### What you should do
Go through the records below and restate each one word for word.

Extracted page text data

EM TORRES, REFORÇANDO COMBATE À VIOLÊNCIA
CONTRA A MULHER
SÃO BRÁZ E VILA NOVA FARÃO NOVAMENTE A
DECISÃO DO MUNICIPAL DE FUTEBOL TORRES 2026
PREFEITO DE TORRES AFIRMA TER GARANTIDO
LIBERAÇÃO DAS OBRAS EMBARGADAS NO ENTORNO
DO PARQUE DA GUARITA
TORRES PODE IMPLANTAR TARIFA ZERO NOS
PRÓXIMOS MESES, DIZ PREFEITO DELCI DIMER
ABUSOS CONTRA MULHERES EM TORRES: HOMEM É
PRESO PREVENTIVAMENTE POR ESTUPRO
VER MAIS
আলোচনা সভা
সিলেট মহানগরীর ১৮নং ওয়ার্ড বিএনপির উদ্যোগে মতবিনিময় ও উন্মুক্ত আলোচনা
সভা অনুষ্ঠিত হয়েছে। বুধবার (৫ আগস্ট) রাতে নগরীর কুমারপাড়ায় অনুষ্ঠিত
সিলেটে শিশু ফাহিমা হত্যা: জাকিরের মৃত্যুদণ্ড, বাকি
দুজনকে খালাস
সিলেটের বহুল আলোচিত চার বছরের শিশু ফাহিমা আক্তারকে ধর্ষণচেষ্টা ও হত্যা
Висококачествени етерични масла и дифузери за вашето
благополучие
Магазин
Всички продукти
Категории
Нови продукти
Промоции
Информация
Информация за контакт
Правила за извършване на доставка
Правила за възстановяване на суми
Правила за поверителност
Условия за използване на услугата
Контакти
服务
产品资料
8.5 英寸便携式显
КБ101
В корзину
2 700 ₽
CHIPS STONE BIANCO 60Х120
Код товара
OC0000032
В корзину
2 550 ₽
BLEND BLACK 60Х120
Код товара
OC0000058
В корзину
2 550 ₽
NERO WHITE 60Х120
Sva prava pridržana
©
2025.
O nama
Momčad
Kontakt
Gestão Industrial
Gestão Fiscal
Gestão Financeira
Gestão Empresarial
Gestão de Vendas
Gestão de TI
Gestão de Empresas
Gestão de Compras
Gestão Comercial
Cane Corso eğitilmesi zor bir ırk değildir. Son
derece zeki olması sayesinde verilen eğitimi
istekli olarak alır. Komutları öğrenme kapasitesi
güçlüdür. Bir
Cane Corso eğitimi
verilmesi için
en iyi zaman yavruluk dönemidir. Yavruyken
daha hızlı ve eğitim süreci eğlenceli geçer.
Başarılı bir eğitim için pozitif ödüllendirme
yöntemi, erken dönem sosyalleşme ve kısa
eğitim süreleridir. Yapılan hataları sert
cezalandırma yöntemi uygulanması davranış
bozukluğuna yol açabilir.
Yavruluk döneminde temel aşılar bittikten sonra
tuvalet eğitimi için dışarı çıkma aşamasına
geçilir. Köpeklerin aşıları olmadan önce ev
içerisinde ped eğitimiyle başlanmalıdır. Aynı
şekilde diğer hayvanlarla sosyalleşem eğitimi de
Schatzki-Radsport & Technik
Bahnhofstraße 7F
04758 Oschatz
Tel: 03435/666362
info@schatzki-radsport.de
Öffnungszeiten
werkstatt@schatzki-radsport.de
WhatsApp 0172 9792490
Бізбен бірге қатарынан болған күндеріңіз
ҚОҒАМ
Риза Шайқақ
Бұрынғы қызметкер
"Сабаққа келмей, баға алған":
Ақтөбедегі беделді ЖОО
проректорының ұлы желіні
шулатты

### Answer to the exercise
EM TORRES, REFORÇANDO COMBATE À VIOLÊNCIA
CONTRA A MULHER
SÃO BRÁZ E VILA NOVA FARÃO NOVAMENTE A
DECISÃO DO MUNICIPAL DE FUTEBOL TORRES 2026
PREFEITO DE TORRES AFIRMA TER GARANTIDO
LIBERAÇÃO DAS OBRAS EMBARGADAS NO ENTORNO
DO PARQUE DA GUARITA
TORRES PODE IMPLANTAR TARIFA ZERO NOS
PRÓXIMOS MESES, DIZ PREFEITO DELCI DIMER
ABUSOS CONTRA MULHERES EM TORRES: HOMEM É
PRESO PREVENTIVAMENTE POR ESTUPRO
VER MAIS
আলোচনা সভা
সিলেট মহানগরীর ১৮নং ওয়ার্ড বিএনপির উদ্যোগে মতবিনিময় ও উন্মুক্ত আলোচনা
সভা অনুষ্ঠিত হয়েছে। বুধবার (৫ আগস্ট) রাতে নগরীর কুমারপাড়ায় অনুষ্ঠিত
সিলেটে শিশু ফাহিমা হত্যা: জাকিরের মৃত্যুদণ্ড, বাকি
দুজনকে খালাস
সিলেটের বহুল আলোচিত চার বছরের শিশু ফাহিমা আক্তারকে ধর্ষণচেষ্টা ও হত্যা
Висококачествени етерични масла и дифузери за вашето
благополучие
Магазин
Всички продукти
Категории
Нови продукти
Промоции
Информация
Информация за контакт
Правила за извършване на доставка
Правила за възстановяване на суми
Правила за поверителност
Условия за използване на услугата
Контакти
服务
产品资料
8.5 英寸便携式显
КБ101
В корзину
2 700 ₽
CHIPS STONE BIANCO 60Х120
Код товара
OC0000032
В корзину
2 550 ₽
BLEND BLACK 60Х120
Код товара
OC0000058
В корзину
2 550 ₽
NERO WHITE 60Х120
Sva prava pridržana
©
2025.
O nama
Momčad
Kontakt
Gestão Industrial
Gestão Fiscal
Gestão Financeira
Gestão Empresarial
Gestão de Vendas
Gestão de TI
Gestão de Empresas
Gestão de Compras
Gestão Comercial
Cane Corso eğitilmesi zor bir ırk değildir. Son
derece zeki olması sayesinde verilen eğitimi
istekli olarak alır. Komutları öğrenme kapasitesi
güçlüdür. Bir
Cane Corso eğitimi
verilmesi için
en iyi zaman yavruluk dönemidir. Yavruyken
daha hızlı ve eğitim süreci eğlenceli geçer.
Başarılı bir eğitim için pozitif ödüllendirme
yöntemi, erken dönem sosyalleşme ve kısa
eğitim süreleridir. Yapılan hataları sert
cezalandırma yöntemi uygulanması davranış
bozukluğuna yol açabilir.
Yavruluk döneminde temel aşılar bittikten sonra
tuvalet eğitimi için dışarı çıkma aşamasına
geçilir. Köpeklerin aşıları olmadan önce ev
içerisinde ped eğitimiyle başlanmalıdır. Aynı
şekilde diğer hayvanlarla sosyalleşem eğitimi de
Schatzki-Radsport & Technik
Bahnhofstraße 7F
04758 Oschatz
Tel: 03435/666362
info@schatzki-radsport.de
Öffnungszeiten
werkstatt@schatzki-radsport.de
WhatsApp 0172 9792490
Бізбен бірге қатарынан болған күндеріңіз
ҚОҒАМ
Риза Шайқақ
Бұрынғы қызметкер
"Сабаққа келмей, баға алған":
Ақтөбедегі беделді ЖОО
проректорының ұлы желіні
шулатты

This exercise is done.